Academics are beginning to accept that humanity lives on a knife’s edge. The famous physicists Martin Rees and John Leslie have written books about existential risk, titled Our Final Hour: A Scientist’s Warning and The End of the World: The Science and Ethics of Human Extinction. In 2008, Oxford University Press published Global Catastrophic Risks, inviting experts to summarize what we know about a variety of existential risks. New research institutes have been formed to investigate the subject, including the Singularity Institute in San Francisco and the Future of Humanity Institute at Oxford University.
Governments, too, are taking notice. In the USA, NASA was given a congressional mandate to catalogue all near-earth objects that are one kilometer or more in diameter, because an impact with such a large object would be catastrophic. President Bush established the National Nanotechnology Initiative to ensure the safe development of molecule-sized materials and machines. (Precisely self-replicating molecular machines could multiply themselves out of control, consuming resources required for human survival.) Many nations are working to reduce nuclear armaments, which pose the risk of human extinction by global nuclear war.
The public, however, remains mostly unaware of the risks. Existential risk is an unpleasant and scary topic, and may sound too distant or complicated to discuss in the mainstream media. For now, discussion of existential risk remains largely constrained to academia and a few government agencies.

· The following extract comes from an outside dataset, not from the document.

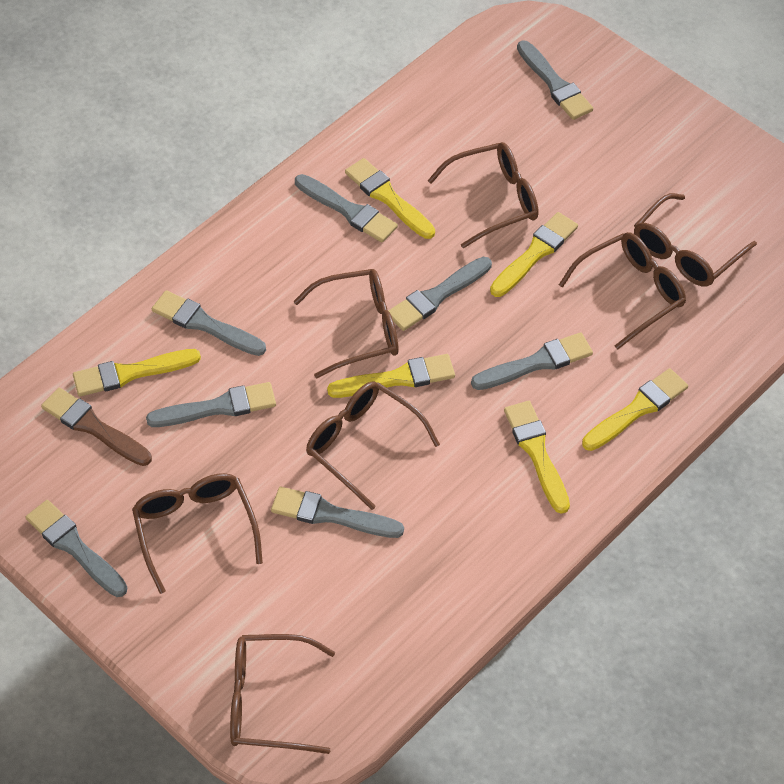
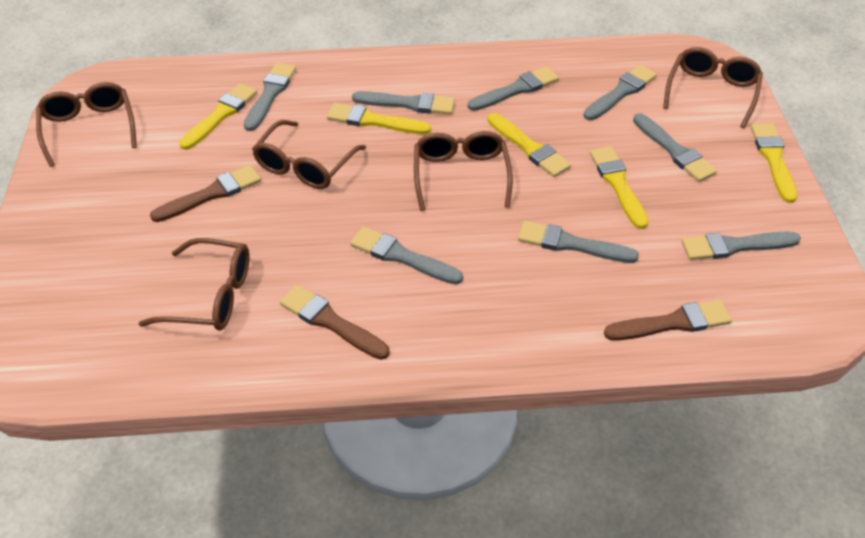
brown brush: [41,388,152,466] = 1 -> [150,165,261,222] [280,285,390,360] [604,300,732,341] = 3
brown glasses: [132,473,263,594] [230,634,335,754] [293,269,399,378] [306,381,440,510] [427,142,539,248] [559,232,686,350] [634,193,757,287] = 7 -> [36,82,137,167] [138,238,249,331] [252,120,366,189] [414,131,513,211] [663,47,763,128] = 5
yellow brush: [73,349,201,397] [327,354,455,398] [345,158,435,239] [490,212,578,297] [504,401,570,514] [582,368,688,451] = 6 -> [179,83,257,150] [327,103,431,134] [488,113,571,177] [590,146,648,229] [751,123,797,203] = 5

The concern for existential risks may appeal to one other group: analytically-minded "social entrepreneurs" who want to have a positive impact on the world, and are accustomed to making decisions based on calculation. Tallinn fits this description, as does Paypal co-founder Peter Thiel. These two are among the largest donors to Singularity Institute, an organization focused on the reduction of existential risks from artificial intelligence.
What is it about the topic of existential risk that appeals to people who act by calculation? The analytic case for doing good by reducing existential risk was laid out decades ago by moral philosopher Derek Parfit:
Our technology gives us great power. If we can avoid using this power to destroy ourselves, then we can use it to spread throughout the galaxy and create structures and experiences of value on an unprecedented scale.
Reducing existential risk — that is, carefully and thoughtfully preparing to not kill ourselves — may be the greatest moral imperative we have.